BACKGROUND: Autoimmune manifestations in primary immunodeficiencies (PIDs) are not uncommon, and they are more frequently observed in defects affecting lymphocytes and their regulatory mechanisms. There is a wide variability in prevalence, ranging from immune defects in which autoimmunity defines the syndrome, others with a very high prevalence of autoimmune manifestations, defects with a moderate prevalence, and those in which autoimmunity is rather an exception than the rule.
OBJECTIVE: We aimed to determine the prevalence of autoimmunity in children with PIDs from our hospital, to delineate their clinical features.
METHODS: An internal register was consulted to identify autoimmune diseases in our patients with PIDs. Their clinical files were then reviewed for diagnostic workup, age of presentation and outcome.
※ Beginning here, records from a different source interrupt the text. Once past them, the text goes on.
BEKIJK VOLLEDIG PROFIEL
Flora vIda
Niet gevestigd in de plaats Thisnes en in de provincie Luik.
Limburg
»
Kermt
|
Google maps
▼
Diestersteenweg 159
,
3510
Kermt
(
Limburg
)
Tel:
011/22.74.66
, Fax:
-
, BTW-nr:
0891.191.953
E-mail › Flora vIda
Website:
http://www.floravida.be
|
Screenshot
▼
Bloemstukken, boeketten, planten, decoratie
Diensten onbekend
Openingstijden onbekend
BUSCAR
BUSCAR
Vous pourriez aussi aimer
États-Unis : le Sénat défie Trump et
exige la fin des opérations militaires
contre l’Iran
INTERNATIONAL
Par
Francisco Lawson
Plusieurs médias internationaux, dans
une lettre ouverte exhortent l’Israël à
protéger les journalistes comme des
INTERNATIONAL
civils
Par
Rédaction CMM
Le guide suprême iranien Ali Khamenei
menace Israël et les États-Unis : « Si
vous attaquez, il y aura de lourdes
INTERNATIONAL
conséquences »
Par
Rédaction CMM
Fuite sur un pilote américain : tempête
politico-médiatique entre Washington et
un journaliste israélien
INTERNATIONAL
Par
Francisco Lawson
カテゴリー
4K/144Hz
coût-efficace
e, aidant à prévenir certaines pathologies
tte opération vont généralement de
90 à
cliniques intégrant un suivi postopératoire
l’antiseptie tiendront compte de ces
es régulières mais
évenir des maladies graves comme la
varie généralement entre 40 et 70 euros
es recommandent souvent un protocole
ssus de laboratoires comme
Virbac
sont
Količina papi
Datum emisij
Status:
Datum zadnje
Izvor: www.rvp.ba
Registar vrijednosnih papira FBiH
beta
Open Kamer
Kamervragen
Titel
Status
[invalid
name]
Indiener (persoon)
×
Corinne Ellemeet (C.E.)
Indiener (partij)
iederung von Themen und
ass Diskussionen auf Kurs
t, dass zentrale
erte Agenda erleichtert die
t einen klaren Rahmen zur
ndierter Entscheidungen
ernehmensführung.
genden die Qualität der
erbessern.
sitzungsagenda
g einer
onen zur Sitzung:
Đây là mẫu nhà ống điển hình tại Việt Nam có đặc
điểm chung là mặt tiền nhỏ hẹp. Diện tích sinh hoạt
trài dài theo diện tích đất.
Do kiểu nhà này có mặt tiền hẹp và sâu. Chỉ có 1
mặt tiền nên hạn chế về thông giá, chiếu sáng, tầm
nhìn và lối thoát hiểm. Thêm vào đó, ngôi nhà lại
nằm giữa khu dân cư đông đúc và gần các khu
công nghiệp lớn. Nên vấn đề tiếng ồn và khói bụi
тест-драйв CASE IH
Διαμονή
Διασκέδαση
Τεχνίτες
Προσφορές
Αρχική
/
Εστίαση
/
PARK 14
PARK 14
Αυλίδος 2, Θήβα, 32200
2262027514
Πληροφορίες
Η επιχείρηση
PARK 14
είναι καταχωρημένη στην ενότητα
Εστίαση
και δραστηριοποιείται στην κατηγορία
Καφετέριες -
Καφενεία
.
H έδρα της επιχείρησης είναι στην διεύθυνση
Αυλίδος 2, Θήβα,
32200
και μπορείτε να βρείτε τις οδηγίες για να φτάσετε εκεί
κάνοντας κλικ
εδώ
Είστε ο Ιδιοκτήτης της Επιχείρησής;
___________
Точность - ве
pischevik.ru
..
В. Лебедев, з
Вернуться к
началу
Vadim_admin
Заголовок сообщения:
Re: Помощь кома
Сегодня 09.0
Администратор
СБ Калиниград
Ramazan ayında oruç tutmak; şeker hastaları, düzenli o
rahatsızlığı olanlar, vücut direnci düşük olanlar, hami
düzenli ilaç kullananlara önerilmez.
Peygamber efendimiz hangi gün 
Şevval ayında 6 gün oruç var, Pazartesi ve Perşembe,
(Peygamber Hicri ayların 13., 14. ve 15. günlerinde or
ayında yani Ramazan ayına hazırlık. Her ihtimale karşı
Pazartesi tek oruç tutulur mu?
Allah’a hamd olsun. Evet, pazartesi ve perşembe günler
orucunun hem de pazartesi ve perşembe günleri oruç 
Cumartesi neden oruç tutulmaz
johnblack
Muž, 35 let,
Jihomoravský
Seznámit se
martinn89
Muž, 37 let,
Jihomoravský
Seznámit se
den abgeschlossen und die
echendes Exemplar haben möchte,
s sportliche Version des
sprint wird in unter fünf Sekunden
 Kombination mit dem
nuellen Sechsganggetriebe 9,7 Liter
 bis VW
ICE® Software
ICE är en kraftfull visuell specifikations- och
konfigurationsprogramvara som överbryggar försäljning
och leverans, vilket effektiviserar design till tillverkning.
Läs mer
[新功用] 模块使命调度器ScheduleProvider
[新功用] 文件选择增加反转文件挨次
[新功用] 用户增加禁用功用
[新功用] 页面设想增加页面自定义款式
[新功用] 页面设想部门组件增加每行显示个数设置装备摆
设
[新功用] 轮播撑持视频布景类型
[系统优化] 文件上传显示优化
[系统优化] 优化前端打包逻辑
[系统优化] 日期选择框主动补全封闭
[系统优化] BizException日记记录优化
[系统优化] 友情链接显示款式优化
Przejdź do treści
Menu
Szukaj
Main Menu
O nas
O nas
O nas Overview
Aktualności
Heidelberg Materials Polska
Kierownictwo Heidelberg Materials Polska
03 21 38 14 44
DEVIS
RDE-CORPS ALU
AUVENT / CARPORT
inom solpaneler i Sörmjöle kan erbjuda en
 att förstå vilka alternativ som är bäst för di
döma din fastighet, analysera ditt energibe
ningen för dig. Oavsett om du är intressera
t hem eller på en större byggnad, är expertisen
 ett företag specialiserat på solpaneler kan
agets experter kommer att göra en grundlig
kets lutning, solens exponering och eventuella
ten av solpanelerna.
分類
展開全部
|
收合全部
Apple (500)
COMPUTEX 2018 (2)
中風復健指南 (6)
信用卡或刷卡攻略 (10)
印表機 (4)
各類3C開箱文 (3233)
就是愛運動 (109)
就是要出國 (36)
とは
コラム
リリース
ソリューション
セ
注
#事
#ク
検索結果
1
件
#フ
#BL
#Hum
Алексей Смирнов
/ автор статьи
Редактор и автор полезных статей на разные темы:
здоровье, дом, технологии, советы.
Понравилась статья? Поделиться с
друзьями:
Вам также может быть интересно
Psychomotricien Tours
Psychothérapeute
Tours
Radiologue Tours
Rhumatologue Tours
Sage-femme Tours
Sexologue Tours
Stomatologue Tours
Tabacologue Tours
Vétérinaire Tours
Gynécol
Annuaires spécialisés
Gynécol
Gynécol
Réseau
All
RESULTS: We identified a prevalence of 18.8% (47 out of 250 patients, 68.1% male patient),within a period of 40 years (1970-2010), with autoimmune manifestations in the context of PID. Of which most are still alive: 35 (74.5%); lost to follow-up: 3 (6.4%), Dead: 9. Known or probable consanguinity was reported in 25.4%, 36.2% had a positive family history. 12.8% also had an allergic disease ; none had cancer. The most frequent AI type was Systemic Autoimmune disease (11 case, 23%), followed by Organ-specific autoimmunity (15 cases, 32%), cytopenias (8 cases, 17%), and just antibodies (6 cases, 13%). Other than Autoimmune lymphoproliferative syndrome (ALPS), in which autoimmunity is a case-defining feature, the group of well defined (Hyper-IgE Syndrome (HIES), and Wiskott-Aldrich Syndrome (WAS)) were the PIDs with more cases of autoimmune disease, followed by phagocytosis deficiencies and antibody deficiency.
DISCUSSION : The overall prevalence of autoimmune disease is relatively high PID syndromes such as ALPS, moderate levels in HIES, WAS and defects of phagocytosis and antibody interestingly. Interestingly, most of our patients with HIES have an autosomal-recessive pattern of inheritance and no identified mutational diagnosis, nearly all of our patients with CGD are receiving chronic subcutaneous therapy with human recombinant interferon gamma. Regular follow-up visits are justified for surveillance for complications and frequent treatment adjustments, given the delicate balance between immunosuppression and infection prophylaxis that is required in the care of these patients.